Sarah Kember  is a writer and Professor of New Technologies of Communication at Goldsmiths, University of London. Her work incorporates new media, photography, and feminist cultural approaches to science and technology. Publications include a novel and a short story, The Optical Effects of Lightning (Wild Wolf Publishing, 2011) and "The Mysterious Case of Mr Charles D. Levy" (Ether Books, 2010). Experimental work includes an edited open access electronic book entitled Astrobiology and the Search for Life on Mars (Open Humanities Press, 2011) and "Media, Mars and Metamorphosis" (Culture Machine, vol. 11).
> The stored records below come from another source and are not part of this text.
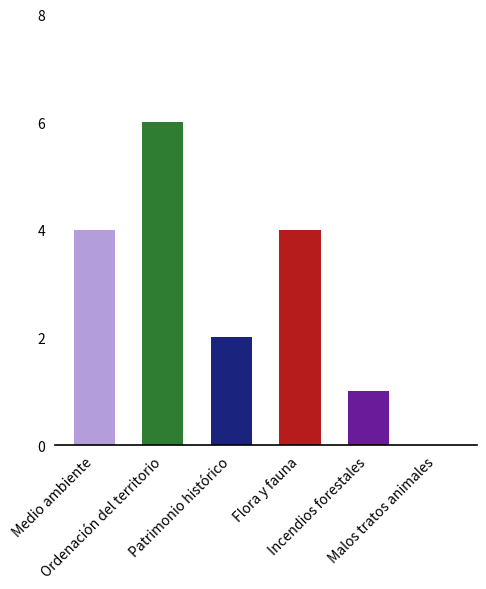

What is the sum of all values?

17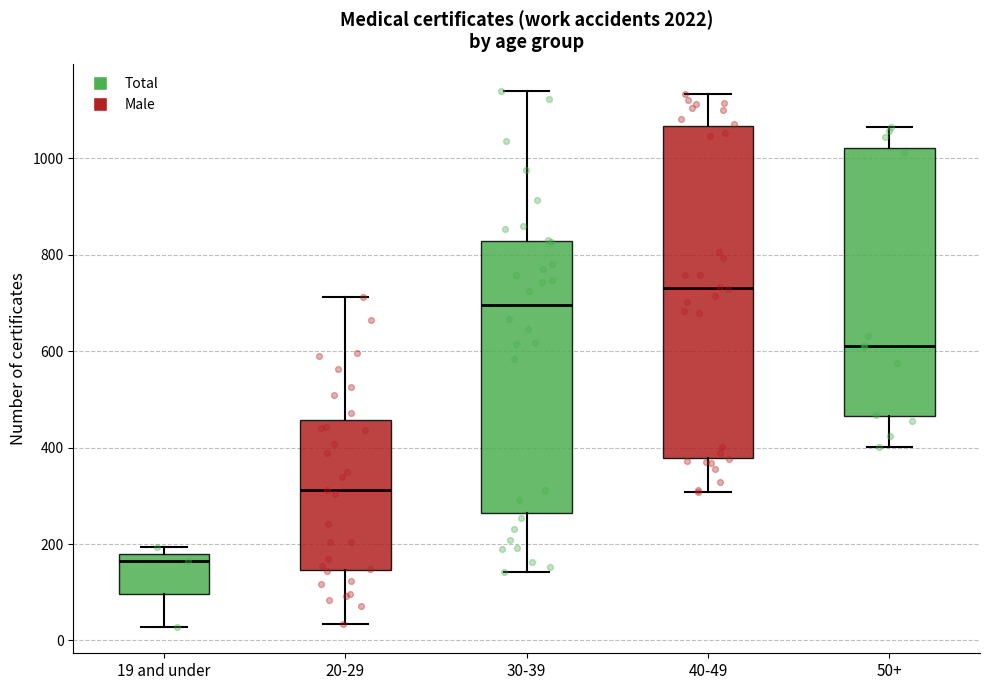

Reading left to right, read every box against the y-axis: the position of its median line, the range the box covers, and the ends of its whiskers. The values are not printed on the chart, so give them approximately, as read against the axis.

19 and under: median 160, box 100 to 180, whiskers 20 to 200
20-29: median 320, box 140 to 460, whiskers 40 to 720
30-39: median 700, box 260 to 820, whiskers 140 to 1140
40-49: median 740, box 380 to 1060, whiskers 300 to 1140
50+: median 620, box 460 to 1020, whiskers 400 to 1060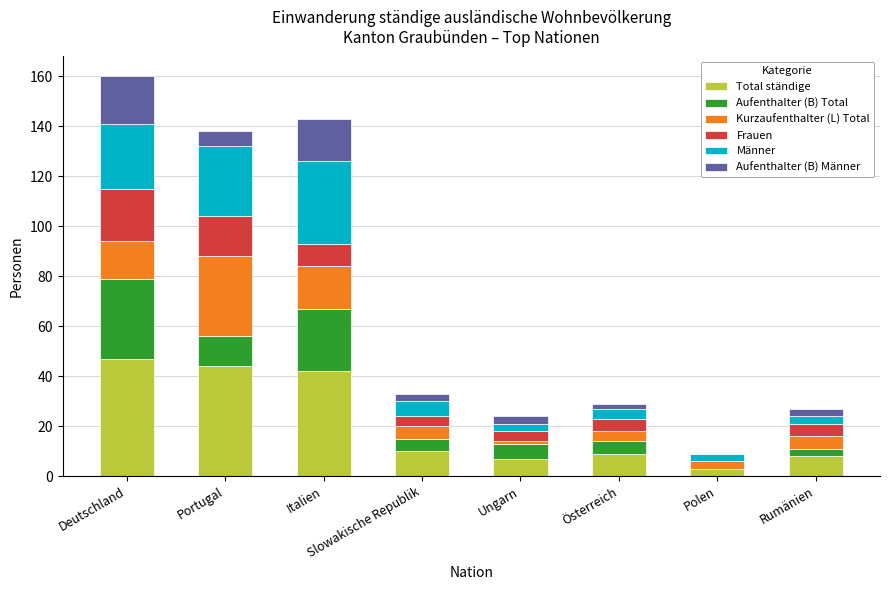

True or false: Total ständige has a value of 80 at Deutschland.

False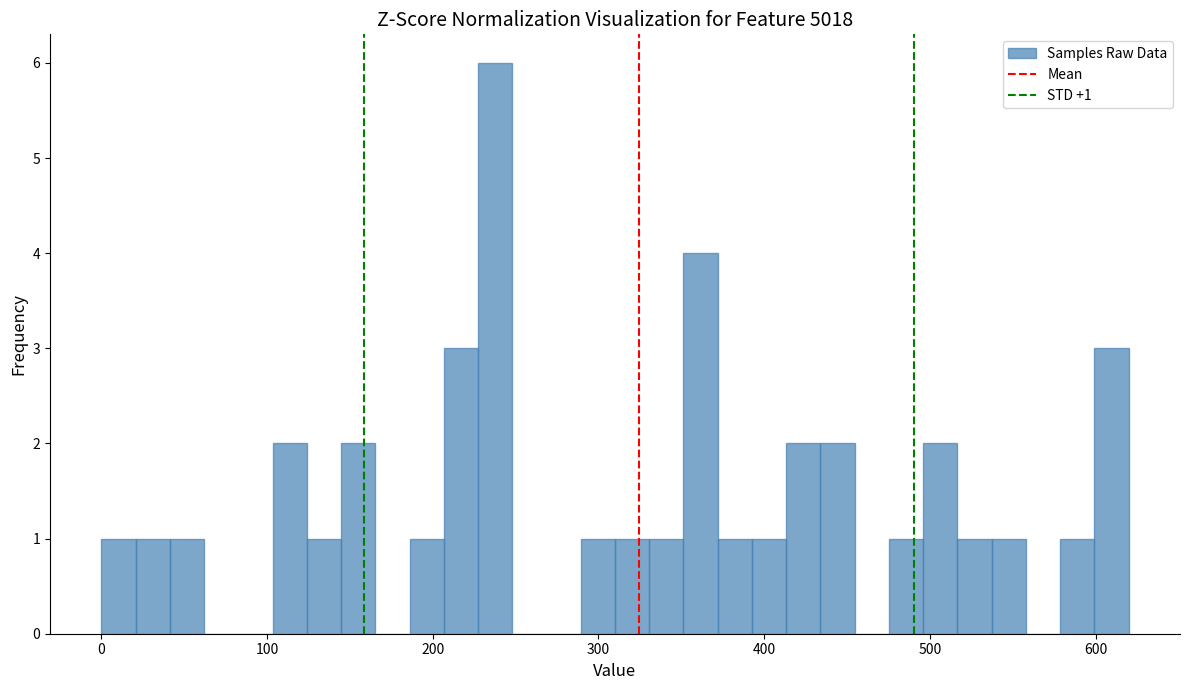

Read against the x-axis, roughly where is the centre of the tallest bar?

240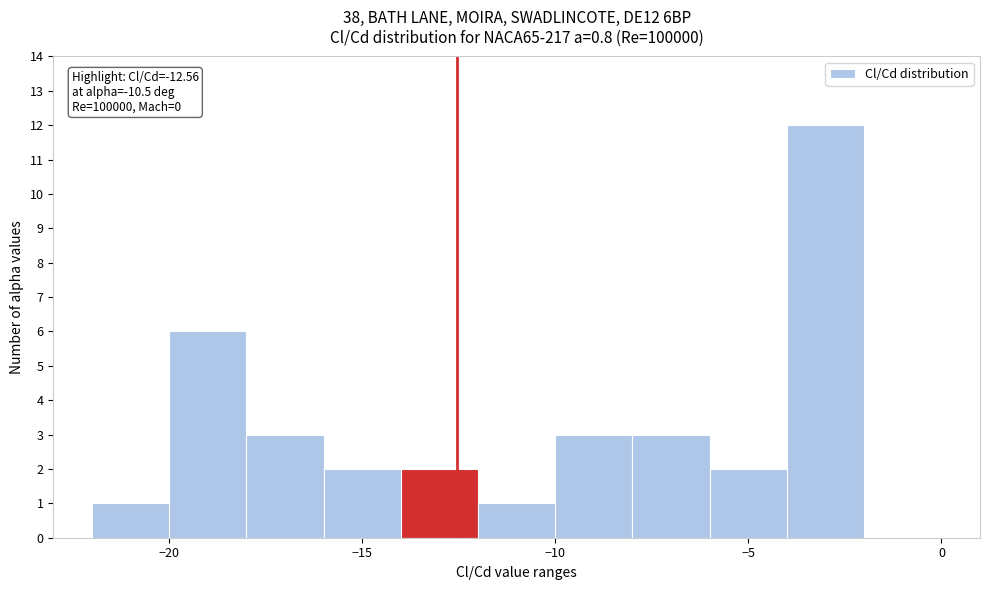

Which range on the x-axis has the tallest bar?

-4 to -2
Her latest monograph, with Joanna Zylinska, is Life After New Media: Mediation as a Vital Process (MIT Press, 2012). She co-edits the journals of Photographies and Feminist Theory. Previous publications include:Virtual Anxiety: Photography, New Technologies and Subjectivity (Manchester University Press, 1998); Cyberfeminism and Artificial Life (Routledge, 2003) and the co-edited volume Inventive Life: Towards the New Vitalism (Sage, 2006). Current research includes a funded project on digital publishing and a feminist critique of smart media.